Instructions to follow:
Reproduce the entries below character for character.

(Stored items from a collection)
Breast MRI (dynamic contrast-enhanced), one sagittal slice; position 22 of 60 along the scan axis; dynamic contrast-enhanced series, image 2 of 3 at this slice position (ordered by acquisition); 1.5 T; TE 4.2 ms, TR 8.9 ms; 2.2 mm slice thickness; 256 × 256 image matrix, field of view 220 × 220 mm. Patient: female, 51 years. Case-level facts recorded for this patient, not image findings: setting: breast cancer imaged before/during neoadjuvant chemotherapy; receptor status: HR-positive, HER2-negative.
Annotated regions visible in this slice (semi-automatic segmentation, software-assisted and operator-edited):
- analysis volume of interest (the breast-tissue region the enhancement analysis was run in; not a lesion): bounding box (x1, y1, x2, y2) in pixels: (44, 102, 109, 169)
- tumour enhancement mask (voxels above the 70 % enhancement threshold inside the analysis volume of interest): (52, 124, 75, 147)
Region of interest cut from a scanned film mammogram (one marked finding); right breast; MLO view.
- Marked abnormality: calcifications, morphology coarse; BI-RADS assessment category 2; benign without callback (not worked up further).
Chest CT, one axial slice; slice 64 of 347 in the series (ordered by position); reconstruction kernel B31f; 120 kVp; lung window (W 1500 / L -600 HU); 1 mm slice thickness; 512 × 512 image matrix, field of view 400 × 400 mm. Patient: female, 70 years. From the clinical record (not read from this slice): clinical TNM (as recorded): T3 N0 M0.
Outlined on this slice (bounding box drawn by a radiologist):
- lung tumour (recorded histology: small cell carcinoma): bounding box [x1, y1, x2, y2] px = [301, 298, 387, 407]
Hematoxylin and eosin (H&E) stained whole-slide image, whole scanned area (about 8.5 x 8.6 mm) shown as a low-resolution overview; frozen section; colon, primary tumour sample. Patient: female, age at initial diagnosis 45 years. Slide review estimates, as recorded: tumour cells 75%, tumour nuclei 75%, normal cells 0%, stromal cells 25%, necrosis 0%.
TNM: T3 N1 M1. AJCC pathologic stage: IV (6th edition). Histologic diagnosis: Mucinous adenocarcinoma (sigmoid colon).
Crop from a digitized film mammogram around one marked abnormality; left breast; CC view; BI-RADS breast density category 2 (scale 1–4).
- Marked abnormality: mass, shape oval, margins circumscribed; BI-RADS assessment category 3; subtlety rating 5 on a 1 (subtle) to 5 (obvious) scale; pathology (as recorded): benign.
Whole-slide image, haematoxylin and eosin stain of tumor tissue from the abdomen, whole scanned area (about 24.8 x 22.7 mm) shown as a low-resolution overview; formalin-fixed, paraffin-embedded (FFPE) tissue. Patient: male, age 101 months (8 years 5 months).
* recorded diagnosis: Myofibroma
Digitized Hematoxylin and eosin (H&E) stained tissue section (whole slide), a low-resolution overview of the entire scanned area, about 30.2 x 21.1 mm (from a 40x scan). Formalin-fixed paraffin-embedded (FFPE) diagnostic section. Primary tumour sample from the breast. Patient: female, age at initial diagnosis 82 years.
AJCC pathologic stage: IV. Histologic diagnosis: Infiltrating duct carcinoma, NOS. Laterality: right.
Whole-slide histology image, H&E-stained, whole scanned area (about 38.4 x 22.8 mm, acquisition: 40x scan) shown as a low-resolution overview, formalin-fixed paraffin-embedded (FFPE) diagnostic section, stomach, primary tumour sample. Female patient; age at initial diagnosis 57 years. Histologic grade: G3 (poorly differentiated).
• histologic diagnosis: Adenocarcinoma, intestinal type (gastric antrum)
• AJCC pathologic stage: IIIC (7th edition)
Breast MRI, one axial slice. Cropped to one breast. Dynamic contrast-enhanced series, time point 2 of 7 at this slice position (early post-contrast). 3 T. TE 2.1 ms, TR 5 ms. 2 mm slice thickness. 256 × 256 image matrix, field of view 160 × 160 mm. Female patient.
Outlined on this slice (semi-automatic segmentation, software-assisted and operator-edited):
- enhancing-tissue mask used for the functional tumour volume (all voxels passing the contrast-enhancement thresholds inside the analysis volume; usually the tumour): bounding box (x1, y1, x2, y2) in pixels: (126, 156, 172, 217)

Solved problem:
Breast MRI (dynamic contrast-enhanced), one sagittal slice; position 22 of 60 along the scan axis; dynamic contrast-enhanced series, image 2 of 3 at this slice position (ordered by acquisition); 1.5 T; TE 4.2 ms, TR 8.9 ms; 2.2 mm slice thickness; 256 × 256 image matrix, field of view 220 × 220 mm. Patient: female, 51 years. Case-level facts recorded for this patient, not image findings: setting: breast cancer imaged before/during neoadjuvant chemotherapy; receptor status: HR-positive, HER2-negative.
Annotated regions visible in this slice (semi-automatic segmentation, software-assisted and operator-edited):
- analysis volume of interest (the breast-tissue region the enhancement analysis was run in; not a lesion): bounding box (x1, y1, x2, y2) in pixels: (44, 102, 109, 169)
- tumour enhancement mask (voxels above the 70 % enhancement threshold inside the analysis volume of interest): (52, 124, 75, 147)
Region of interest cut from a scanned film mammogram (one marked finding); right breast; MLO view.
- Marked abnormality: calcifications, morphology coarse; BI-RADS assessment category 2; benign without callback (not worked up further).
Chest CT, one axial slice; slice 64 of 347 in the series (ordered by position); reconstruction kernel B31f; 120 kVp; lung window (W 1500 / L -600 HU); 1 mm slice thickness; 512 × 512 image matrix, field of view 400 × 400 mm. Patient: female, 70 years. From the clinical record (not read from this slice): clinical TNM (as recorded): T3 N0 M0.
Outlined on this slice (bounding box drawn by a radiologist):
- lung tumour (recorded histology: small cell carcinoma): bounding box [x1, y1, x2, y2] px = [301, 298, 387, 407]
Hematoxylin and eosin (H&E) stained whole-slide image, whole scanned area (about 8.5 x 8.6 mm) shown as a low-resolution overview; frozen section; colon, primary tumour sample. Patient: female, age at initial diagnosis 45 years. Slide review estimates, as recorded: tumour cells 75%, tumour nuclei 75%, normal cells 0%, stromal cells 25%, necrosis 0%.
TNM: T3 N1 M1. AJCC pathologic stage: IV (6th edition). Histologic diagnosis: Mucinous adenocarcinoma (sigmoid colon).
Crop from a digitized film mammogram around one marked abnormality; left breast; CC view; BI-RADS breast density category 2 (scale 1–4).
- Marked abnormality: mass, shape oval, margins circumscribed; BI-RADS assessment category 3; subtlety rating 5 on a 1 (subtle) to 5 (obvious) scale; pathology (as recorded): benign.
Whole-slide image, haematoxylin and eosin stain of tumor tissue from the abdomen, whole scanned area (about 24.8 x 22.7 mm) shown as a low-resolution overview; formalin-fixed, paraffin-embedded (FFPE) tissue. Patient: male, age 101 months (8 years 5 months).
* recorded diagnosis: Myofibroma
Digitized Hematoxylin and eosin (H&E) stained tissue section (whole slide), a low-resolution overview of the entire scanned area, about 30.2 x 21.1 mm (from a 40x scan). Formalin-fixed paraffin-embedded (FFPE) diagnostic section. Primary tumour sample from the breast. Patient: female, age at initial diagnosis 82 years.
AJCC pathologic stage: IV. Histologic diagnosis: Infiltrating duct carcinoma, NOS. Laterality: right.
Whole-slide histology image, H&E-stained, whole scanned area (about 38.4 x 22.8 mm, acquisition: 40x scan) shown as a low-resolution overview, formalin-fixed paraffin-embedded (FFPE) diagnostic section, stomach, primary tumour sample. Female patient; age at initial diagnosis 57 years. Histologic grade: G3 (poorly differentiated).
• histologic diagnosis: Adenocarcinoma, intestinal type (gastric antrum)
• AJCC pathologic stage: IIIC (7th edition)
Breast MRI, one axial slice. Cropped to one breast. Dynamic contrast-enhanced series, time point 2 of 7 at this slice position (early post-contrast). 3 T. TE 2.1 ms, TR 5 ms. 2 mm slice thickness. 256 × 256 image matrix, field of view 160 × 160 mm. Female patient.
Outlined on this slice (semi-automatic segmentation, software-assisted and operator-edited):
- enhancing-tissue mask used for the functional tumour volume (all voxels passing the contrast-enhancement thresholds inside the analysis volume; usually the tumour): bounding box (x1, y1, x2, y2) in pixels: (126, 156, 172, 217)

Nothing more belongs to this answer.